Bupa ultimately fired the employee and pressed charges against him. An arrest warrant was later issued against the employee. The number of policies the employee had managed to sell was not determined as AlphaBay was shut down before such details could be uncovered.

ICO imposed the fine on Bupa after its investigations, led by ICO’s Director of Investigations Steve Eckersley, revealed that Bupa had failed to protect the personal data of its clients adequately. According to Eckersley, Bupa’s data storage had systematic vulnerabilities that were not watched for carefully. According to ICO, Bupa did not give a good reason for its failure to properly secure clients’ sensitive information.

Bupa’s failure to adequately secure clients’ data left over 1.5 million policy records at risk of exposure. The vulnerabilities in Bupa’s system made it possible for the client to easily transfer records without raising any alarms. The initial breach resulted in 198 complaints by clients to both Bupa and ICO.

Since the breach took place in 2017 Bupa was fined as per the provisions of the Data Protection Act 1998. Had the breached occurred after the General Data Protection and Regulation Act 2018 passed, the punishment may have been more severe.

A statement released by Bupa showed that the firm had accepted the imposed fine and that it had fully cooperated with ICO during the investigation. The firm also claimed to have put in place additional measures to ensure their customers’ data would remain protected against future attacks.

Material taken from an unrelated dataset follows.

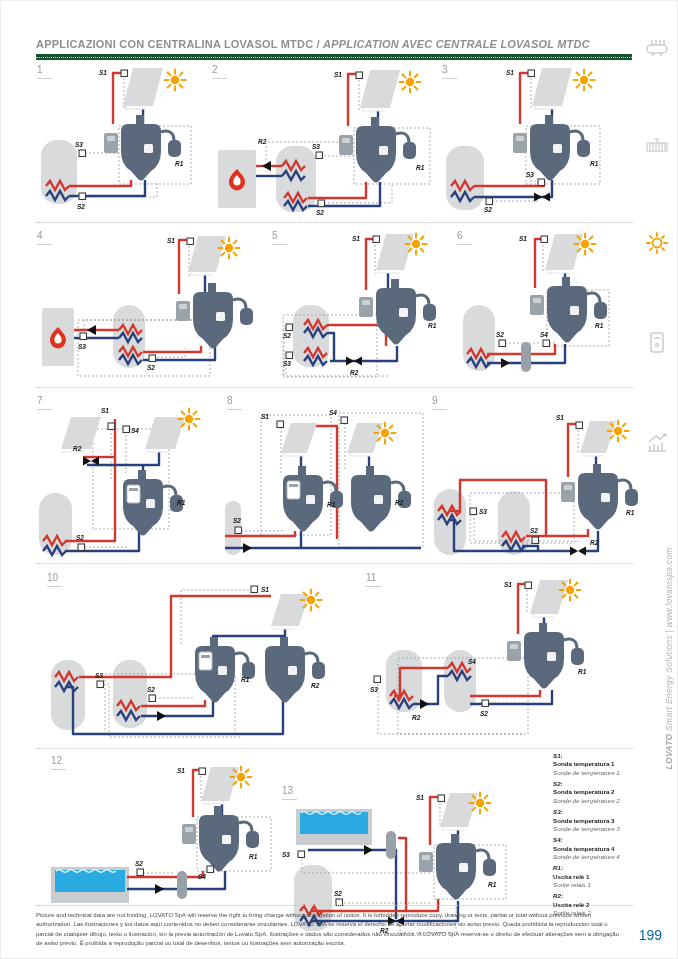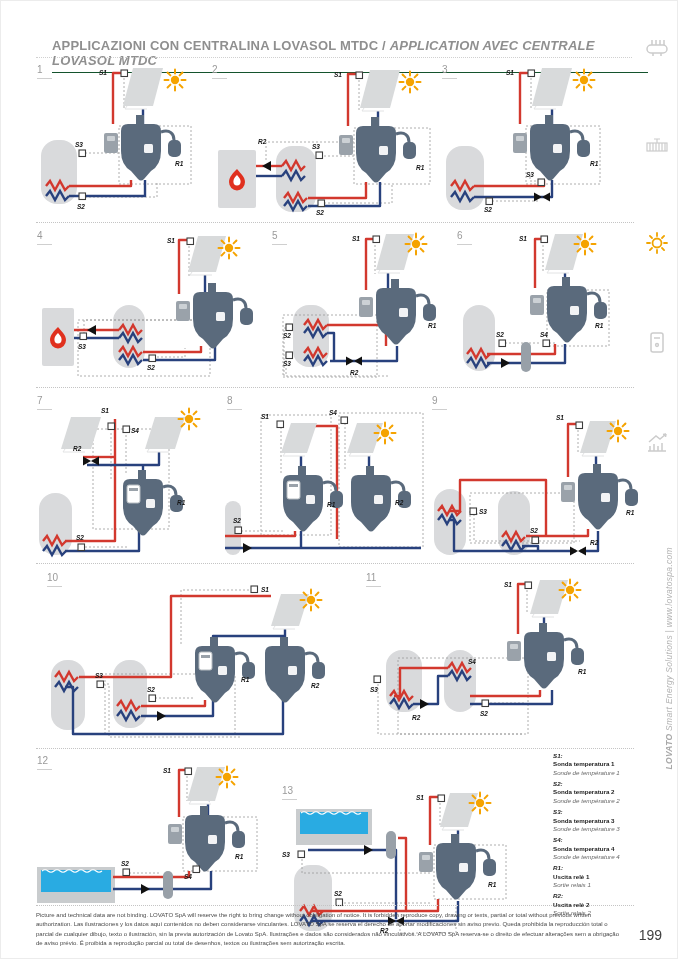"APPLICAZIONI CON CENTRALINA LOVASOL MTDC" .header { border-bottom: 1px solid #14532d -> 6px solid #14532d; font-size: 13px -> 11px; left: 52px -> 36px }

ICO also fined Yahoo! UK £250,000 in May in relation to the 2014 data breach. The breach compromised 500 million Yahoo users. Yahoo only made the breach public in 2016 approximately two years later. ICO imposed the fine on Yahoo while focusing on 515,121 accounts that belonged to UK users.


  1. “insurance information from 1,222 countries for sale” — That some feat he has managed.

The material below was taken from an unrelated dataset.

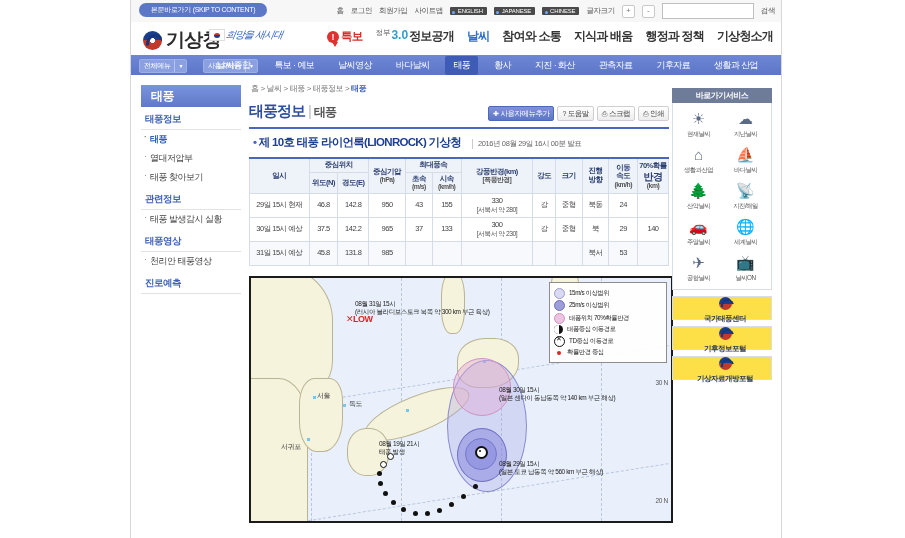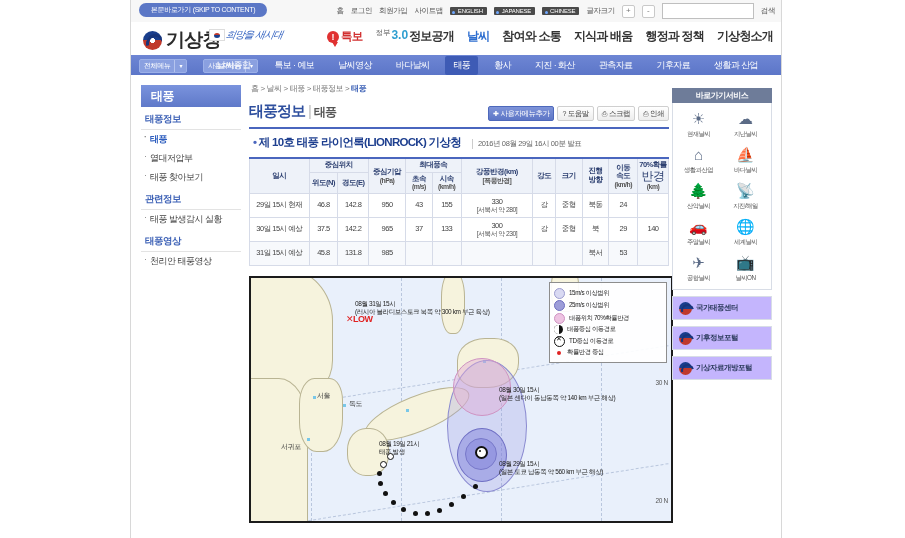"반경" small { font-size: 12px -> 10px; font-weight: normal -> bold }
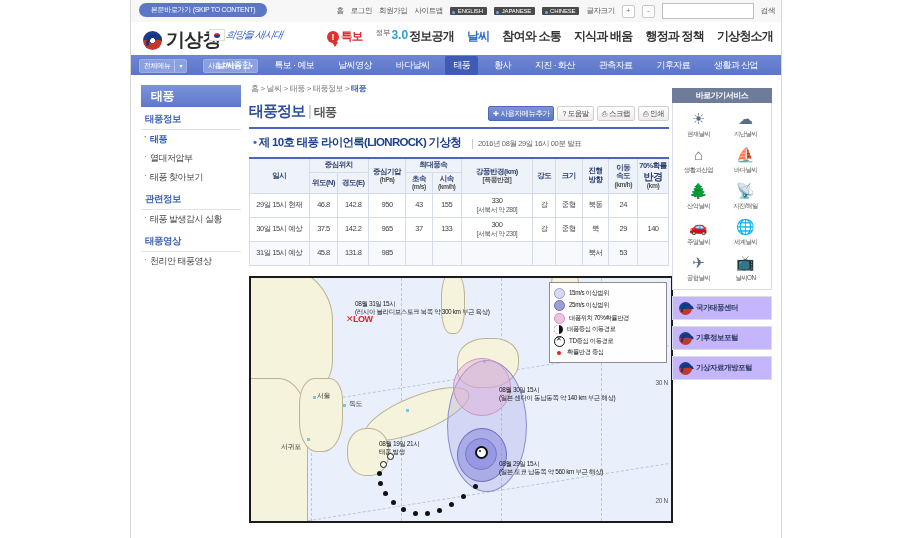"진로예측" div.lnb-group { html: none -> <div>진로예측</div> }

  2. Why did he send to his own email addres? omg.. he could of easily used a burner address or address of a friend of a friend of a friend of a friend

    • If you pay close attention to the big busts, this is how most people get caught. Initially (or permanently) using their personal email addresses. For anyone interested in continuing the cat-and-mouse game, this is a note worth taking. Can’t wait to see what this kind of cybercrime looks like in 2030. Hopefully, lessons will have been learned on both sides and the ecosystem of fraud and LE will evolve beyond anything we can currently dream of. Or people will remain stupid and commit crimes as if they were 12-year old kids. Either way, keep the popcorn flowing. :D

  3. A cat and mouse game in which people are the cheese?
    How to better secure health data?